Total sales during the last quarter grew 12.2% to $13.8 billion, while the increase in constant currency sales was a much stronger 26% year over year. Priceline booked 104.6 million hotel nights across its platforms during the period, establishing a new record and growing by 25.4% versus the first quarter of 2014.
Priceline's Booking.com hotel platform continues consolidating its leadership position in the online hotel reservations business, extending its presence to more than 635,000 hotels and other accommodations during the last quarter, a 40% annual increase.
Because of market fears over currency movements, Priceline is trading at a forward P/E ratio in the neighborhood of 17.5, in line with the average valuation for companies in the S&P 500 index. However, everything suggests that Priceline will materially outgrow most other companies in the index over the years to come, so the company can easily justify a higher valuation.
Michael Kors is one of the hottest names in the fashion business right now. However, you wouldn't have guessed that by looking at the stock price, since Michael Kors' stock is down by an unfashionable 50% over the past year.
The business is reporting solid numbers, though. Michael Kors delivered a big 29.9% revenue increase during the last quarter, on the back of a 37% increase in retail sales, a 24.4% jump in wholesale revenue, and an 8.6% increase in licensing revenue. Sales in North America grew 22.6%, while Europe delivered a bigger 72.1% increase in year-over-year sales.
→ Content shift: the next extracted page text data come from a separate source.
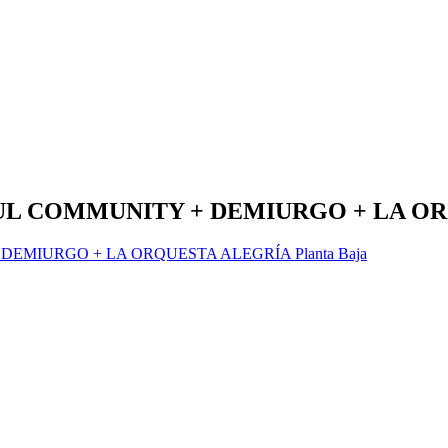
OUL COMMUNITY + DEMIURGO + LA O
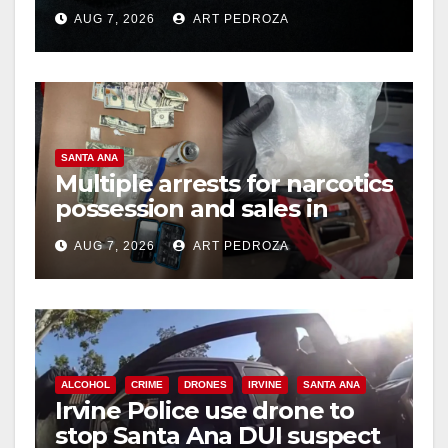
prison over Mexican Mafia
AUG 7, 2026
ART PEDROZA
hit
SANTA ANA
Multiple arrests for narcotics
possession and sales in
coastal OC
AUG 7, 2026
ART PEDROZA
ALCOHOL
CRIME
DRONES
IRVINE
SANTA ANA
Irvine Police use drone to
stop Santa Ana DUI suspect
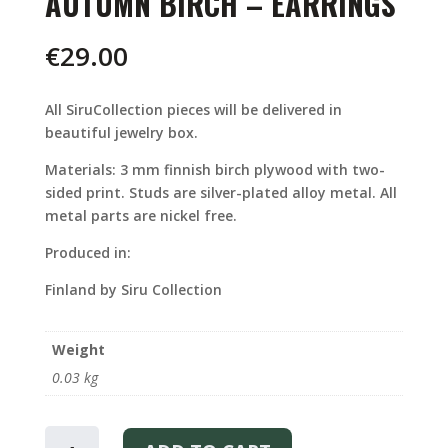
AUTUMN BIRCH – EARRINGS
€
29.00
All SiruCollection pieces will be delivered in
beautiful jewelry box.
Materials: 3 mm finnish birch plywood with two-
sided print. Studs are silver-plated alloy metal. All
metal parts are nickel free.
Produced in:
Finland by Siru Collection
Weight
0.03 kg
AUTUMN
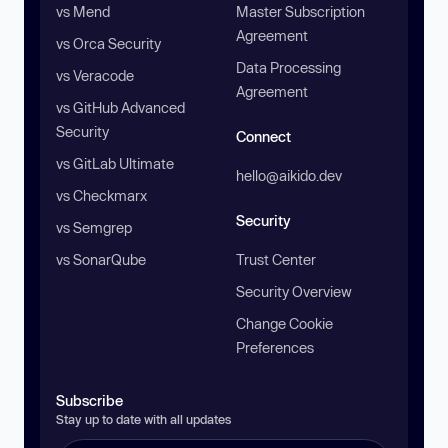
vs Mend
Master Subscription
Agreement
vs Orca Security
Data Processing
vs Veracode
Agreement
vs GitHub Advanced
Security
Connect
vs GitLab Ultimate
hello@aikido.dev
vs Checkmarx
Security
vs Semgrep
vs SonarQube
Trust Center
Security Overview
Change Cookie
Preferences
Subscribe
Stay up to date with all updates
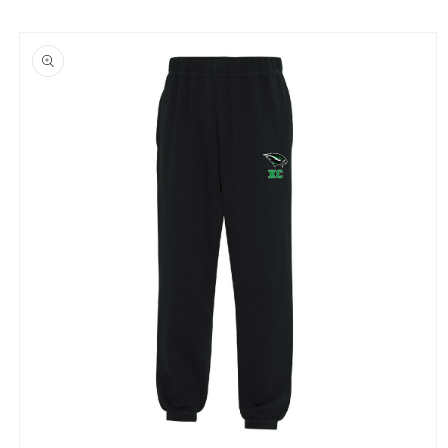
Skip to
product
information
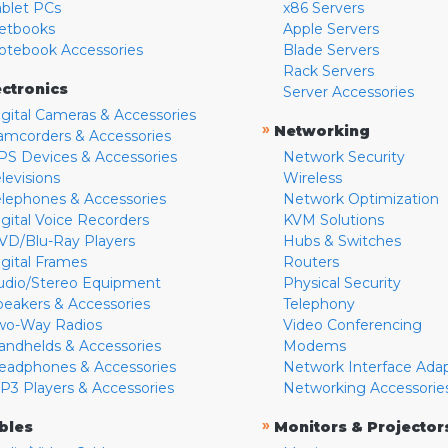
ablet PCs
x86 Servers
etbooks
Apple Servers
otebook Accessories
Blade Servers
Rack Servers
ectronics
Server Accessories
igital Cameras & Accessories
»
Networking
amcorders & Accessories
PS Devices & Accessories
Network Security
levisions
Wireless
elephones & Accessories
Network Optimization
igital Voice Recorders
KVM Solutions
VD/Blu-Ray Players
Hubs & Switches
igital Frames
Routers
udio/Stereo Equipment
Physical Security
peakers & Accessories
Telephony
wo-Way Radios
Video Conferencing
andhelds & Accessories
Modems
eadphones & Accessories
Network Interface Ada
P3 Players & Accessories
Networking Accessorie
»
bles
Monitors & Projector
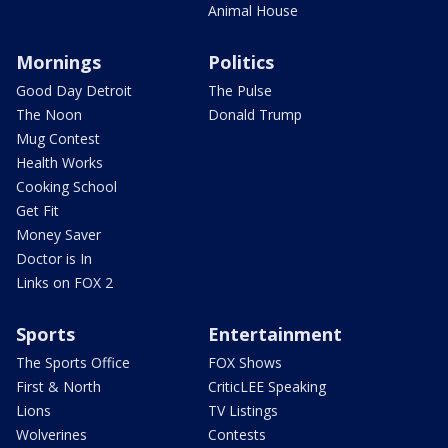
Animal House
Mornings
Politics
Good Day Detroit
The Pulse
The Noon
Donald Trump
Mug Contest
Health Works
Cooking School
Get Fit
Money Saver
Doctor is In
Links on FOX 2
Sports
Entertainment
The Sports Office
FOX Shows
First & North
CriticLEE Speaking
Lions
TV Listings
Wolverines
Contests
Fashion is a very competitive and always changing business, and same-store sales in North America are slowing down as the company gains penetration in this market. Also, Michael Kors is expanding into lower-priced products, and analysts are concerned that doing so could hurt the brand image.
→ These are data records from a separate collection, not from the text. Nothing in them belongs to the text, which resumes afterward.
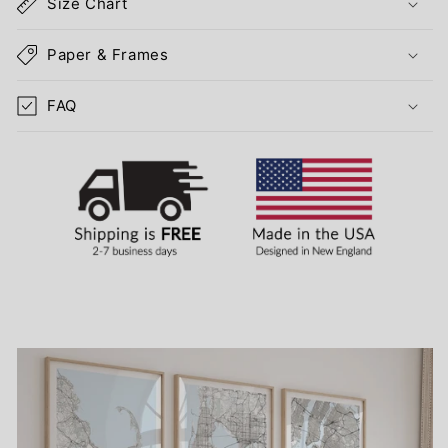
Size Chart
Paper & Frames
FAQ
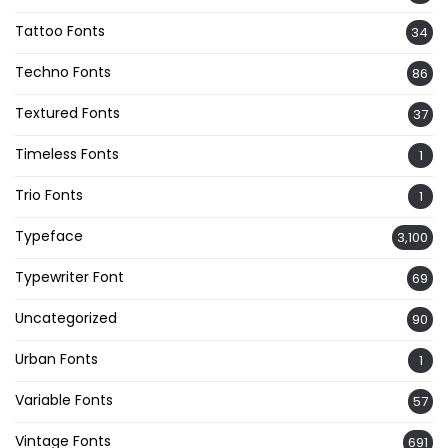
Tattoo Fonts
34
Techno Fonts
86
Textured Fonts
37
Timeless Fonts
1
Trio Fonts
1
Typeface
3,100
Typewriter Font
69
Uncategorized
90
Urban Fonts
1
Variable Fonts
57
Vintage Fonts
691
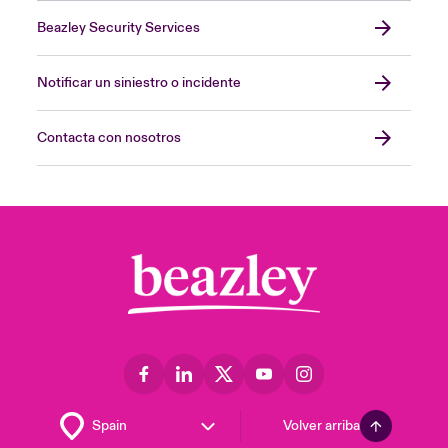
Beazley Security Services
Notificar un siniestro o incidente
Contacta con nosotros
Volver arriba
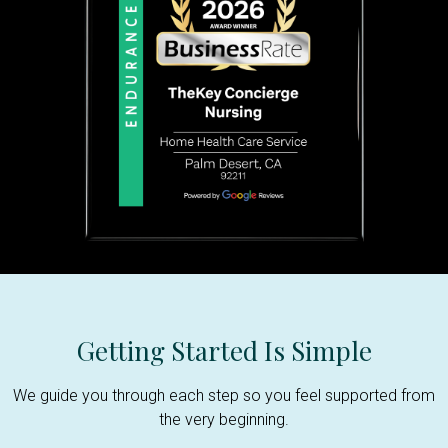
Getting Started Is Simple
We guide you through each step so you feel supported from
the very beginning.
While these concerns aren't completely unreasonable, the risks seem to be clearly incorporated into the valuation. Michael Kors trades at a forward P/E ratio of around 10 times earnings forecasts for the coming year, an entry price that allows for a lot of upside room if performance turns out to be better than expected.
Las Vegas Sands
Las Vegas Sands is the leading casino and hotel operator in Macau, the only region in China where gambling is legal. The company owns a dominant 45% market share among gambling operators in the region, and it's especially strong in the particularly lucrative mass market.
Chinese authorities are imposing a series of restrictions on VIP players to combat corruption and money laundering through Macau casinos. In addition, the Chinese government is trying to change Macau's reputation, building it into a family-oriented center with more attractions such as restaurants and live shows, as opposed to mostly gambling. This development is proving to be a painful transition for Las Vegas Sands and other Macau casinos, as gambling revenue in the region collapsed by 37% during May, marking the fourth consecutive quarter with declines of more than 30%. In this context, Las Vegas Sands stock is down by 32% from its highs of the past year.
However, that's no reason to despair. While it's hard to forecast demand in Macau over the coming months, things look much more encouraging when taking a multi-year perspective. Chinese middle-class consumption spending is expected to amount to a staggering $10 trillion by 2030, and Macau is in a privileged position to benefit from rising spending in leisure and entertainment in China for years to come.
Las Vegas Sands pays a dividend yield of more than 5% at current prices. That looks like an attractive valuation for such a profitable company with a leading strategic position in one of the most exciting gaming markets in the world.